You would imagine that information is information, wouldn’t you? Well when it comes to press releases in the UK and US you couldn’t be more wrong. US releases tend to be longer, more prone to sales speak and heavy with adjectives and bullet points. A US release spanning 6 or 7 pages is not uncommon. A UK release going over 2 or 3 pages is unusual.
Time related announcements
These tend to be made first thing in the morning so that they hit that day’s edition, or that week’s edition (announced on the correct day). The announcement is distributed, the PRs hit the phones and the news is made.
If ‘first thing’ happens to be 1pm or 2pm (UK time) then the publication deadline has been met. “Don’t you care about the UK?” is a common phrase said by UK media about US companies.

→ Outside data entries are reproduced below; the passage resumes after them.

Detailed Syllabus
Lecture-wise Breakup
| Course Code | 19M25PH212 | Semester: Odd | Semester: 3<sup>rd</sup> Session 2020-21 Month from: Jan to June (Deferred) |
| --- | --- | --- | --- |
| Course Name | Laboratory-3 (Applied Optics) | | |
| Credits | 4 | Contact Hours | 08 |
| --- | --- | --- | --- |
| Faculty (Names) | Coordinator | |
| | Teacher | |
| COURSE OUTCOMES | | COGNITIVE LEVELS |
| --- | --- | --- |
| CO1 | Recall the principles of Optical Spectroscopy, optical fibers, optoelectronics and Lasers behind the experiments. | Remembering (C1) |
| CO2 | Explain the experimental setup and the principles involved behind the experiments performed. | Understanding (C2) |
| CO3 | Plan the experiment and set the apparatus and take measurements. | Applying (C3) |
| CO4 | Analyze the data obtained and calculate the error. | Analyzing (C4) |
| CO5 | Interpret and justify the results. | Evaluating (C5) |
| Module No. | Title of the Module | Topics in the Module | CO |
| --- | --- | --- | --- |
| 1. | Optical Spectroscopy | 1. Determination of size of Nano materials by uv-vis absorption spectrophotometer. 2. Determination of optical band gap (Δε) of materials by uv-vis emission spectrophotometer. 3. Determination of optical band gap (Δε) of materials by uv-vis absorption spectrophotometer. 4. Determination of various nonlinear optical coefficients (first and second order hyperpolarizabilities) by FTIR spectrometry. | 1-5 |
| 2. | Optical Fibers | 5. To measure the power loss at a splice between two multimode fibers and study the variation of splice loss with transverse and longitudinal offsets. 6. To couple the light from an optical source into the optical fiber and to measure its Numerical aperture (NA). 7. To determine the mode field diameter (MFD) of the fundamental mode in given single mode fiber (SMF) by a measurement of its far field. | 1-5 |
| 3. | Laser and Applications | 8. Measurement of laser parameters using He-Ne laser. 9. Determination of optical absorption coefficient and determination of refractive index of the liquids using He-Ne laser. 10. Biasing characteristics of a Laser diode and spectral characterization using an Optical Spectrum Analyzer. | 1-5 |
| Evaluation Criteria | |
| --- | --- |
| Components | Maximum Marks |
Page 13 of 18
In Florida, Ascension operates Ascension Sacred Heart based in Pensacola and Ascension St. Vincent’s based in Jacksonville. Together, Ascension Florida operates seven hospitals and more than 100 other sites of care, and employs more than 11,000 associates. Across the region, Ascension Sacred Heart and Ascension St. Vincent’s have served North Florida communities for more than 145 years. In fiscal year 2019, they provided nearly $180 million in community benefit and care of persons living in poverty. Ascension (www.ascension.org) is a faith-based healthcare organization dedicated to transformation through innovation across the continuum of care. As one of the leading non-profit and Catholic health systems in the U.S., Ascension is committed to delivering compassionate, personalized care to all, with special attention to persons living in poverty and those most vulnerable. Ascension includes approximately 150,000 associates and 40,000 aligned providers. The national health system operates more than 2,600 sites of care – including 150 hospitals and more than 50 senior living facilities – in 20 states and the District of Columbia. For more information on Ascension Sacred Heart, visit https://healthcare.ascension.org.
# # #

American PRs spend less time writing copy than their UK counterparts. They spend more time on the phone to journos too. There is a stronger focus on strategic messaging in the US, but that’s because PRs do less of the writing. UK press don’t have the time or inclination to listen to a PR ‘pitching’.

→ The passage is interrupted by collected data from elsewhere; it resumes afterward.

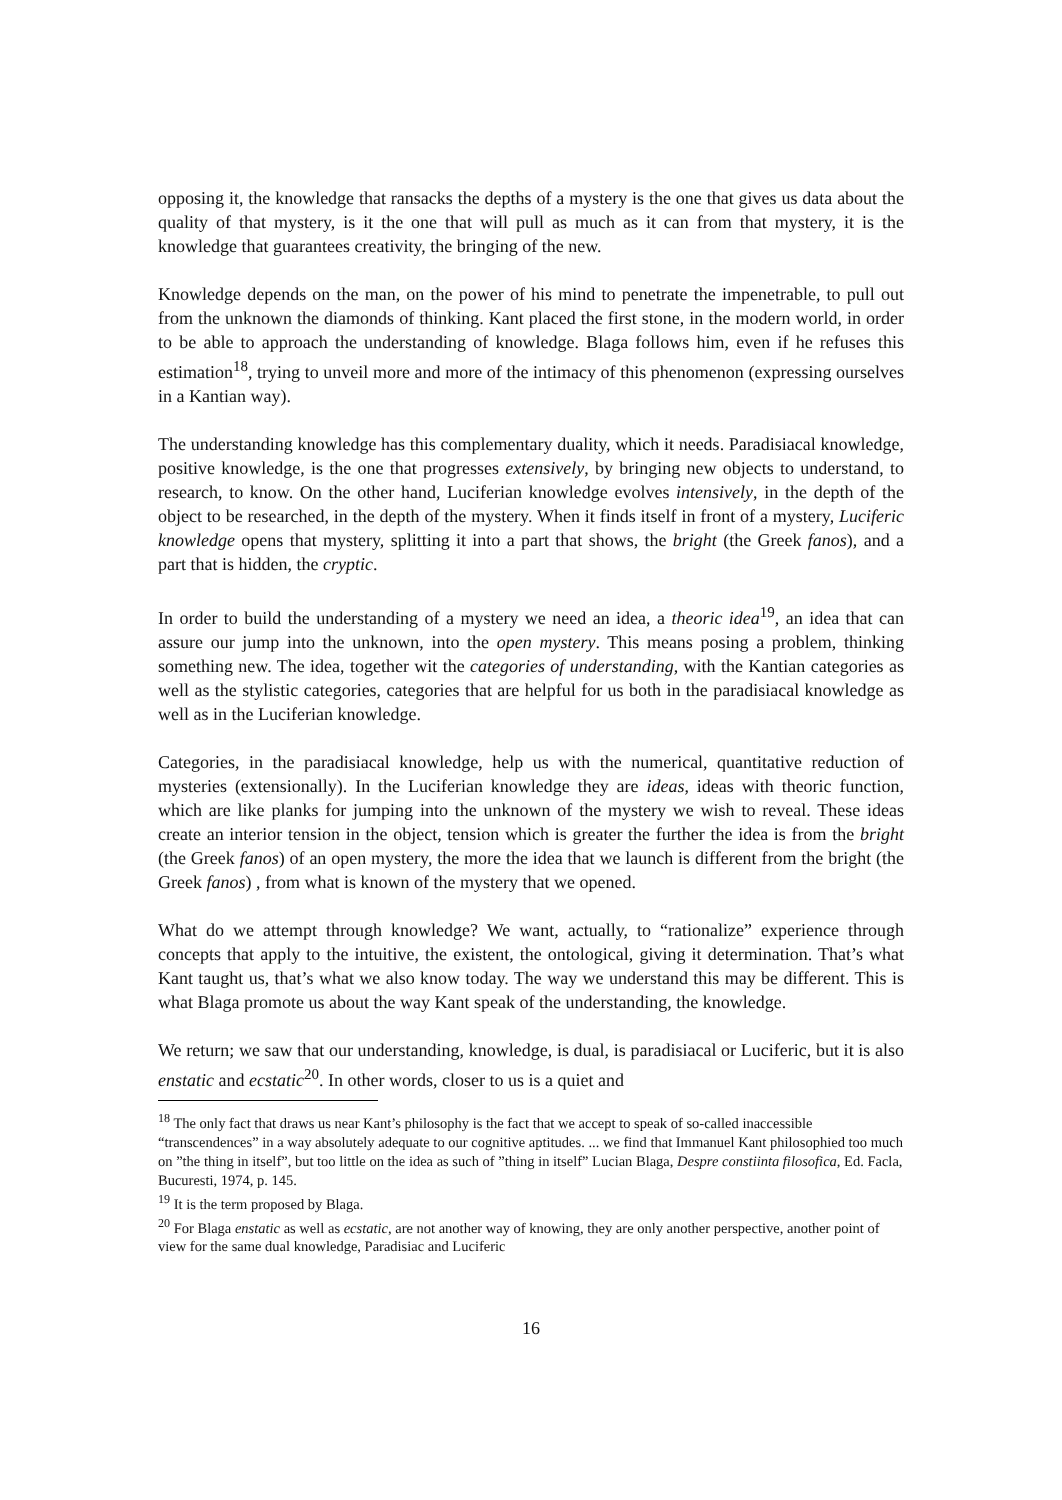opposing it, the knowledge that ransacks the depths of a mystery is the one that gives us data about the quality of that mystery, is it the one that will pull as much as it can from that mystery, it is the knowledge that guarantees creativity, the bringing of the new.
Knowledge depends on the man, on the power of his mind to penetrate the impenetrable, to pull out from the unknown the diamonds of thinking. Kant placed the first stone, in the modern world, in order to be able to approach the understanding of knowledge. Blaga follows him, even if he refuses this estimation<sup>18</sup>, trying to unveil more and more of the intimacy of this phenomenon (expressing ourselves in a Kantian way).
The understanding knowledge has this complementary duality, which it needs. Paradisiacal knowledge, positive knowledge, is the one that progresses extensively, by bringing new objects to understand, to research, to know. On the other hand, Luciferian knowledge evolves intensively, in the depth of the object to be researched, in the depth of the mystery. When it finds itself in front of a mystery, Luciferic knowledge opens that mystery, splitting it into a part that shows, the bright (the Greek fanos), and a part that is hidden, the cryptic.
In order to build the understanding of a mystery we need an idea, a theoric idea<sup>19</sup>, an idea that can assure our jump into the unknown, into the open mystery. This means posing a problem, thinking something new. The idea, together wit the categories of understanding, with the Kantian categories as well as the stylistic categories, categories that are helpful for us both in the paradisiacal knowledge as well as in the Luciferian knowledge.
Categories, in the paradisiacal knowledge, help us with the numerical, quantitative reduction of mysteries (extensionally). In the Luciferian knowledge they are ideas, ideas with theoric function, which are like planks for jumping into the unknown of the mystery we wish to reveal. These ideas create an interior tension in the object, tension which is greater the further the idea is from the bright (the Greek fanos) of an open mystery, the more the idea that we launch is different from the bright (the Greek fanos) , from what is known of the mystery that we opened.
What do we attempt through knowledge? We want, actually, to “rationalize” experience through concepts that apply to the intuitive, the existent, the ontological, giving it determination. That’s what Kant taught us, that’s what we also know today. The way we understand this may be different. This is what Blaga promote us about the way Kant speak of the understanding, the knowledge.
We return; we saw that our understanding, knowledge, is dual, is paradisiacal or Luciferic, but it is also enstatic and ecstatic<sup>20</sup>. In other words, closer to us is a quiet and
<sup>18</sup> The only fact that draws us near Kant’s philosophy is the fact that we accept to speak of so-called inaccessible “transcendences” in a way absolutely adequate to our cognitive aptitudes. ... we find that Immanuel Kant philosophied too much on ”the thing in itself”, but too little on the idea as such of ”thing in itself” Lucian Blaga, Despre constiinta filosofica, Ed. Facla, Bucuresti, 1974, p. 145.
<sup>19</sup> It is the term proposed by Blaga.
<sup>20</sup> For Blaga enstatic as well as ecstatic, are not another way of knowing, they are only another perspective, another point of view for the same dual knowledge, Paradisiac and Luciferic
16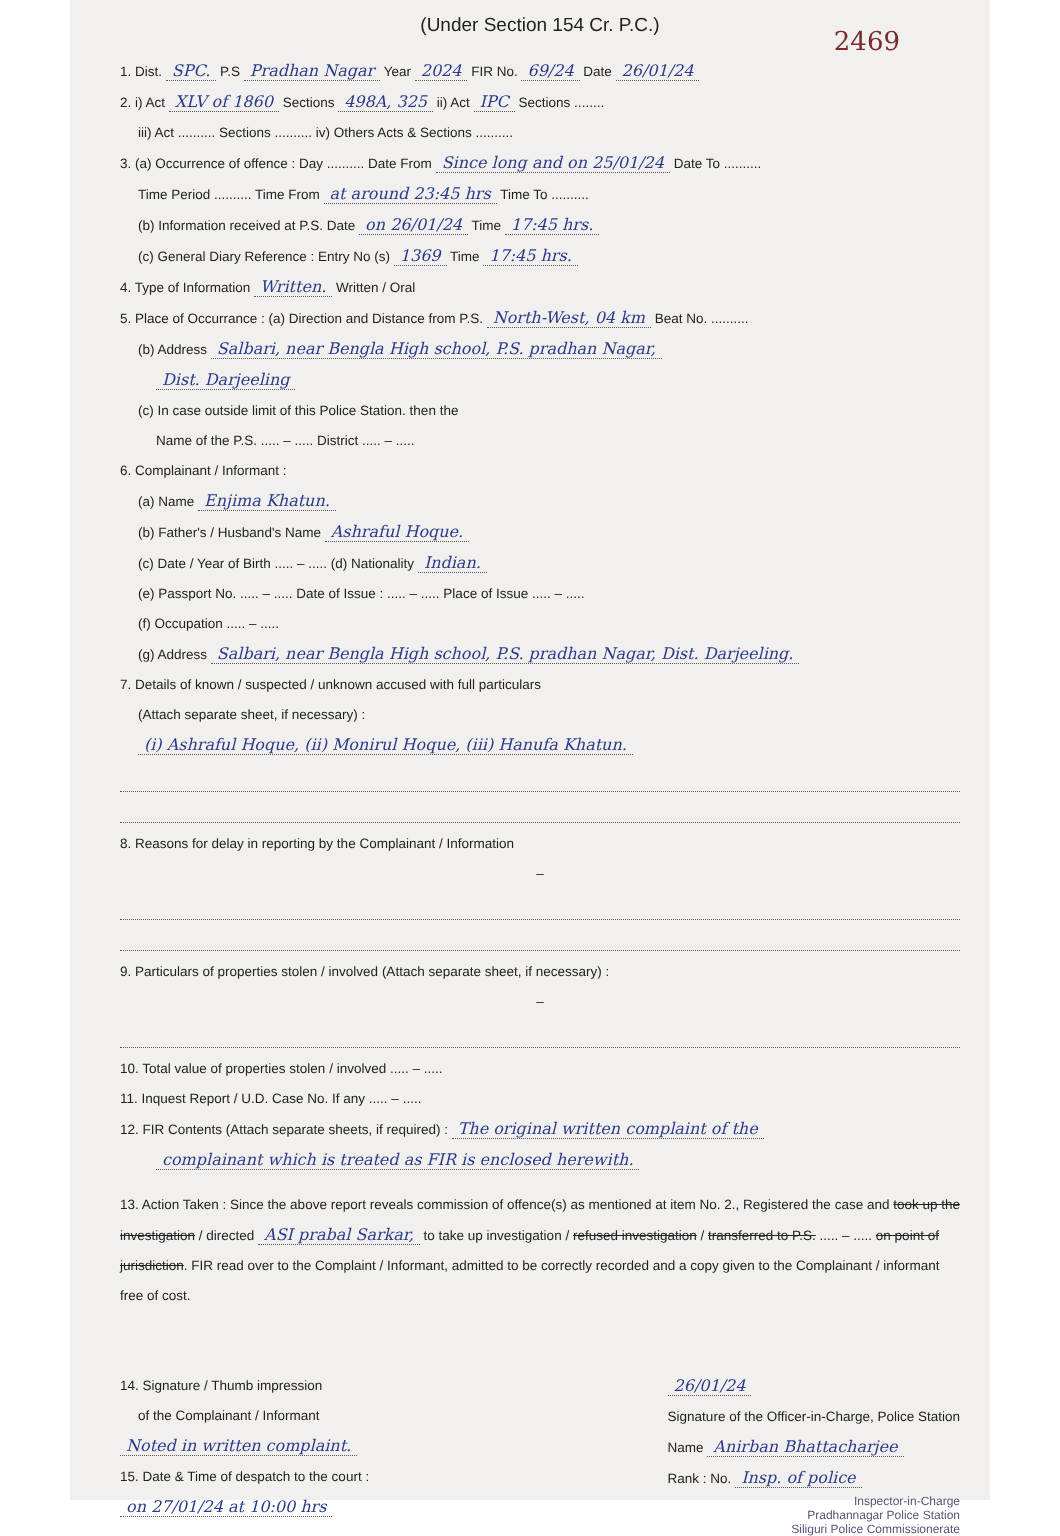(Under Section 154 Cr. P.C.)
2469
1. Dist. SPC. P.S Pradhan Nagar Year 2024 FIR No. 69/24 Date 26/01/24
2. i) Act XLV of 1860 Sections 498A, 325 ii) Act IPC Sections ........
iii) Act .......... Sections .......... iv) Others Acts & Sections ..........
3. (a) Occurrence of offence : Day .......... Date From Since long and on 25/01/24 Date To ..........
Time Period .......... Time From at around 23:45 hrs Time To ..........
(b) Information received at P.S. Date on 26/01/24 Time 17:45 hrs.
(c) General Diary Reference : Entry No (s) 1369 Time 17:45 hrs.
4. Type of Information Written. Written / Oral
5. Place of Occurrance : (a) Direction and Distance from P.S. North-West, 04 km Beat No. ..........
(b) Address Salbari, near Bengla High school, P.S. pradhan Nagar,
Dist. Darjeeling
(c) In case outside limit of this Police Station. then the
Name of the P.S. ..... – ..... District ..... – .....
6. Complainant / Informant :
(a) Name Enjima Khatun.
(b) Father's / Husband's Name Ashraful Hoque.
(c) Date / Year of Birth ..... – ..... (d) Nationality Indian.
(e) Passport No. ..... – ..... Date of Issue : ..... – ..... Place of Issue ..... – .....
(f) Occupation ..... – .....
(g) Address Salbari, near Bengla High school, P.S. pradhan Nagar, Dist. Darjeeling.
7. Details of known / suspected / unknown accused with full particulars
(Attach separate sheet, if necessary) :
(i) Ashraful Hoque, (ii) Monirul Hoque, (iii) Hanufa Khatun.
8. Reasons for delay in reporting by the Complainant / Information
–
9. Particulars of properties stolen / involved (Attach separate sheet, if necessary) :
–
10. Total value of properties stolen / involved ..... – .....
11. Inquest Report / U.D. Case No. If any ..... – .....
12. FIR Contents (Attach separate sheets, if required) : The original written complaint of the
complainant which is treated as FIR is enclosed herewith.
13. Action Taken : Since the above report reveals commission of offence(s) as mentioned at item No. 2., Registered the case and took up the investigation / directed ASI prabal Sarkar, to take up investigation / refused investigation / transferred to P.S. ..... – ..... on point of jurisdiction. FIR read over to the Complaint / Informant, admitted to be correctly recorded and a copy given to the Complainant / informant free of cost.
14. Signature / Thumb impression
of the Complainant / Informant
Noted in written complaint.
15. Date & Time of despatch to the court :
on 27/01/24 at 10:00 hrs
26/01/24
Signature of the Officer-in-Charge, Police Station
Name Anirban Bhattacharjee
Rank : No. Insp. of police
Inspector-in-Charge
Pradhannagar Police Station
Siliguri Police Commissionerate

The UK PR has to craft the announcement to catch the attention, hit the hot spots and link in to the current trends. With the correct angles covered then the UK media contact the PRs and talk at their own speed in their own time to their own deadlines. You can’t manage this approach from ‘over there’.
So how do you decide?
Well, as with any marketing, you need to go back to your objectives and your status. If you are currently a US brand with no presence outside the US, with no firm plans to expand internationally, and you just want to ‘put out feelers’ about market possibility, then stay with what you know - use a US service to distribute your announcements across the wire.
If you’re lucky you or if your service matches the market: right product, right time, right place, right price, then you might get some pickup.
But if you have firm plans to expand (or have already started extending internationally) then you need to have local presence exactly as you would and do in the US.
PR is part of the marketing plan and, as with any other element, it needs treating with respect. Invest the time and effort and you’ll get the results.